**WORK INSTRUCTIONS**
Would you copy each line of the data below that has "append"?

(Stored items)
=-=-=

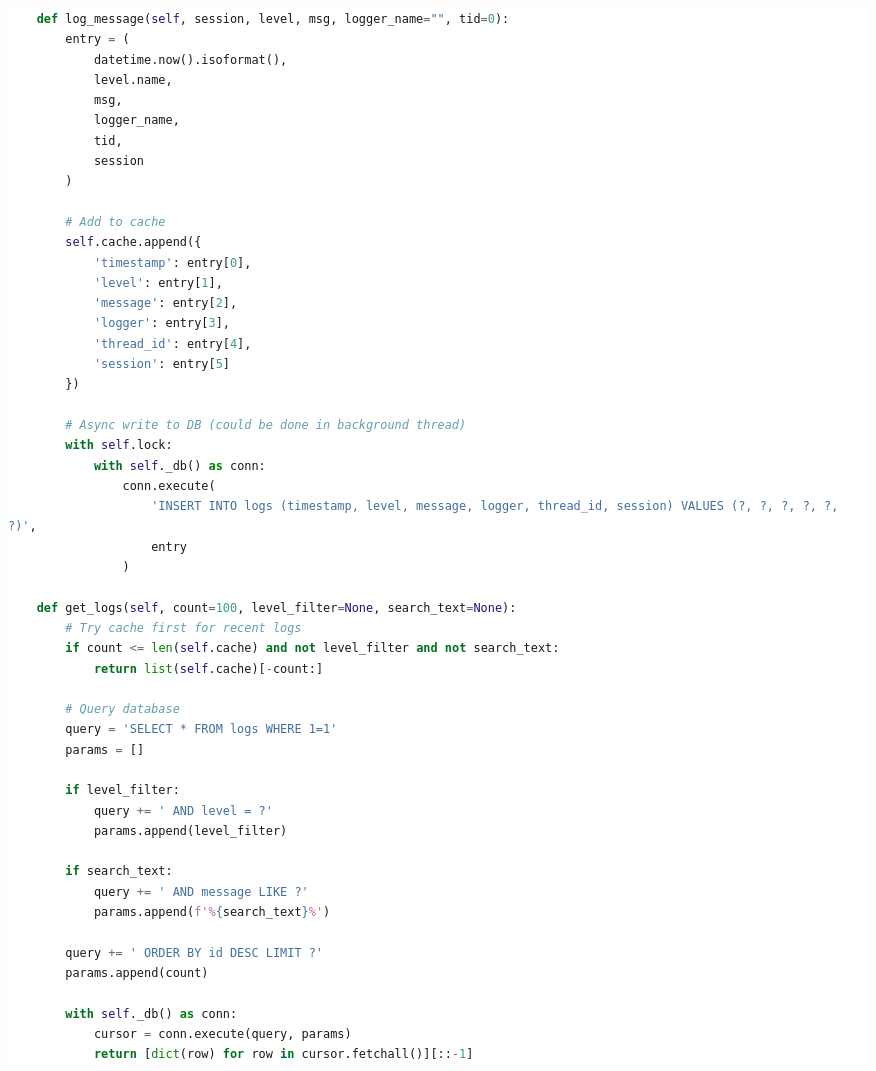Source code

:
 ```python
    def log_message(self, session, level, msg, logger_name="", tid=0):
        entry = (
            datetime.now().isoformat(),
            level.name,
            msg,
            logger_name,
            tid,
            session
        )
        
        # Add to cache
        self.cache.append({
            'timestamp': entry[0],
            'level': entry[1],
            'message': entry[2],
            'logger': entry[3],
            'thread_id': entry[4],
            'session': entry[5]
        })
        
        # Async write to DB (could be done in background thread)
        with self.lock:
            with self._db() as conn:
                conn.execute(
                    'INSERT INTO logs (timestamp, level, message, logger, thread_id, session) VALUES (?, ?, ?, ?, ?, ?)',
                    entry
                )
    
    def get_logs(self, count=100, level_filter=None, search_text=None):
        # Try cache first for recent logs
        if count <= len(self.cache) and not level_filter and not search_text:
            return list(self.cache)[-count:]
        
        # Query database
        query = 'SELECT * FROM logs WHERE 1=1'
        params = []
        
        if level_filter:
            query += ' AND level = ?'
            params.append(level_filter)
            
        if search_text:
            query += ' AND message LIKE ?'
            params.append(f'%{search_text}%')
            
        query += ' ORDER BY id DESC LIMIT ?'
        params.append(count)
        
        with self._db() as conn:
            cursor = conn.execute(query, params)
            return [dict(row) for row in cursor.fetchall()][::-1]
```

=-=-=

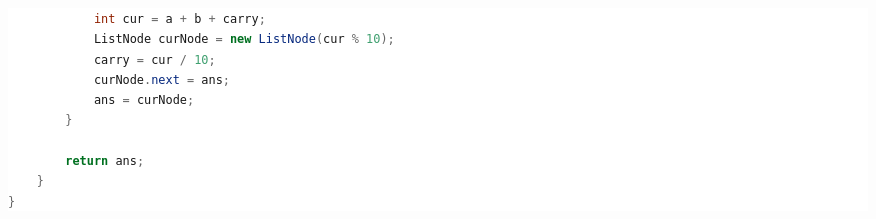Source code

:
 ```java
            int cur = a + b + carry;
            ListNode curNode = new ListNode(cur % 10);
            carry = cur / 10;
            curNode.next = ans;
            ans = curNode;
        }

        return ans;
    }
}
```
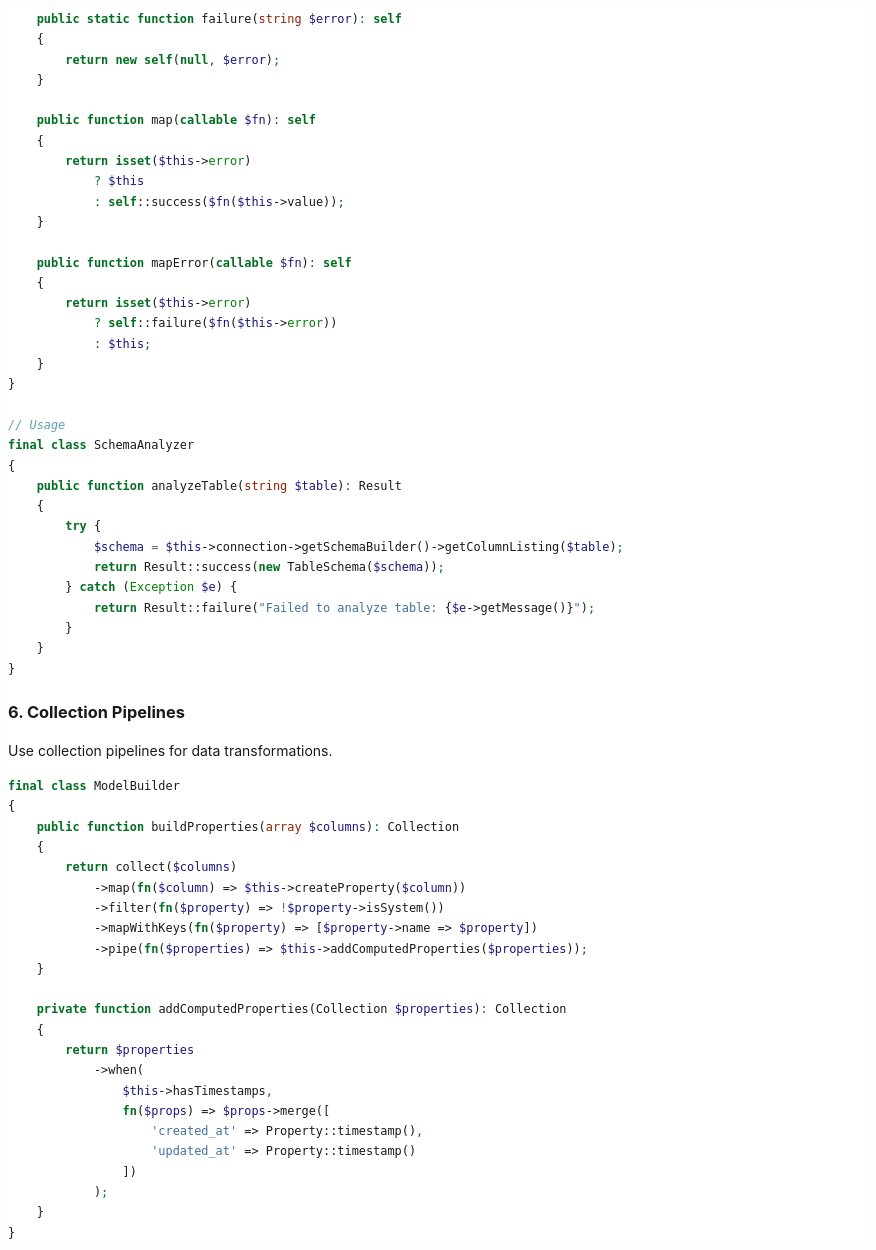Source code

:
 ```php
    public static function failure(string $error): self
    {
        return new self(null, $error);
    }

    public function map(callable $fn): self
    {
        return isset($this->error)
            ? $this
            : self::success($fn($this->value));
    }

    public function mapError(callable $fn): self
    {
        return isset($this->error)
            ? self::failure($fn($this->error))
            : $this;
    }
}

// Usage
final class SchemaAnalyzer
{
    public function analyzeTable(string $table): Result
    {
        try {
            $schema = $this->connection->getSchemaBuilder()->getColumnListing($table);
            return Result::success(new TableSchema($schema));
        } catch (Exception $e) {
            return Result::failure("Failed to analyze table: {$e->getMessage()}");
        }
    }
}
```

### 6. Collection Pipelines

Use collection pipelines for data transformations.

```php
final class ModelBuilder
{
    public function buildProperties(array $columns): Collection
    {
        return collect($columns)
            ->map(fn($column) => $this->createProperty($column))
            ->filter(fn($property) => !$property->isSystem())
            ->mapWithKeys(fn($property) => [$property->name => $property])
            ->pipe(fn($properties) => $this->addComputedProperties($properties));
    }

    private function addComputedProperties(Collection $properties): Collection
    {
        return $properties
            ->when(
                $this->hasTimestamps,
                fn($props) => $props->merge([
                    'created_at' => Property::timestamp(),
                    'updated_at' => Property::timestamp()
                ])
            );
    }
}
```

=-=-=

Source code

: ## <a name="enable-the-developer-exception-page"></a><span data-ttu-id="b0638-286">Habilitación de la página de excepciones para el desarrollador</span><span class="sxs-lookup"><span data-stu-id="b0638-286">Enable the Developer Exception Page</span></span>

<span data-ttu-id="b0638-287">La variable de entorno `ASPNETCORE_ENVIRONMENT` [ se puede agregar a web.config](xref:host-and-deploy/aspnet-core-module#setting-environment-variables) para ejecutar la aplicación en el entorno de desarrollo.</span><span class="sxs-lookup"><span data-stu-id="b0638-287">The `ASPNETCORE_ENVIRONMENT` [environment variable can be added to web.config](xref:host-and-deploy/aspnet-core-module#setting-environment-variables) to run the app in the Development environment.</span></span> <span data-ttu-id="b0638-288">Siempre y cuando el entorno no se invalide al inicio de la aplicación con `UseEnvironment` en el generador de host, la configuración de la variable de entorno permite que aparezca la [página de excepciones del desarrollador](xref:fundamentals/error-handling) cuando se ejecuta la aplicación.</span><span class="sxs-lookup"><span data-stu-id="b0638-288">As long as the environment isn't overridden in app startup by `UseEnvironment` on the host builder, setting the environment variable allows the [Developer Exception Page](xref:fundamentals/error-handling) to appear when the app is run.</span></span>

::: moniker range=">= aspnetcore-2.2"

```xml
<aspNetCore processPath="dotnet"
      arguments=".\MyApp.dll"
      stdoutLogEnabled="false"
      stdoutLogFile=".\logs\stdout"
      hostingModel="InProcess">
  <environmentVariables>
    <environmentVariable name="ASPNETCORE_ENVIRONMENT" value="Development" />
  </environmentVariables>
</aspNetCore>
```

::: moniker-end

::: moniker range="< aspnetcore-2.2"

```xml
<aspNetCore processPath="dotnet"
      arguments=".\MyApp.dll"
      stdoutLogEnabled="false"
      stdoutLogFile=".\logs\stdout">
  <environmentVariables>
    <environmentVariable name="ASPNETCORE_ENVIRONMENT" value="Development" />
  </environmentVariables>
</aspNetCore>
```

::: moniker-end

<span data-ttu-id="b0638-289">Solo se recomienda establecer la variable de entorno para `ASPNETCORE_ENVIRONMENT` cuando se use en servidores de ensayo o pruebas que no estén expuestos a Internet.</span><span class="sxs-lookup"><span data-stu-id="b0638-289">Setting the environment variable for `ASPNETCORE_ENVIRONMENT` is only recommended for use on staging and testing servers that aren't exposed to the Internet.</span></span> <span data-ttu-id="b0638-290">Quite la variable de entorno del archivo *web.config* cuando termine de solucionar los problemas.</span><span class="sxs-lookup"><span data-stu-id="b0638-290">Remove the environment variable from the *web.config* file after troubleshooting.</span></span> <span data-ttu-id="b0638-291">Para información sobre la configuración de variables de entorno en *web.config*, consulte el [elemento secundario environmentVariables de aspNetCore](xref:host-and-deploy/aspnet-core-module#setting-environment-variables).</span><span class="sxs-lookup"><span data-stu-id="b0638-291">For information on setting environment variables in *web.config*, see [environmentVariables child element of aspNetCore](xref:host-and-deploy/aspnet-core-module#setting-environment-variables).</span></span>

=-=-=

**FINISHED TASK**
        self.cache.append({
            params.append(level_filter)
            params.append(f'%{search_text}%')
        params.append(count)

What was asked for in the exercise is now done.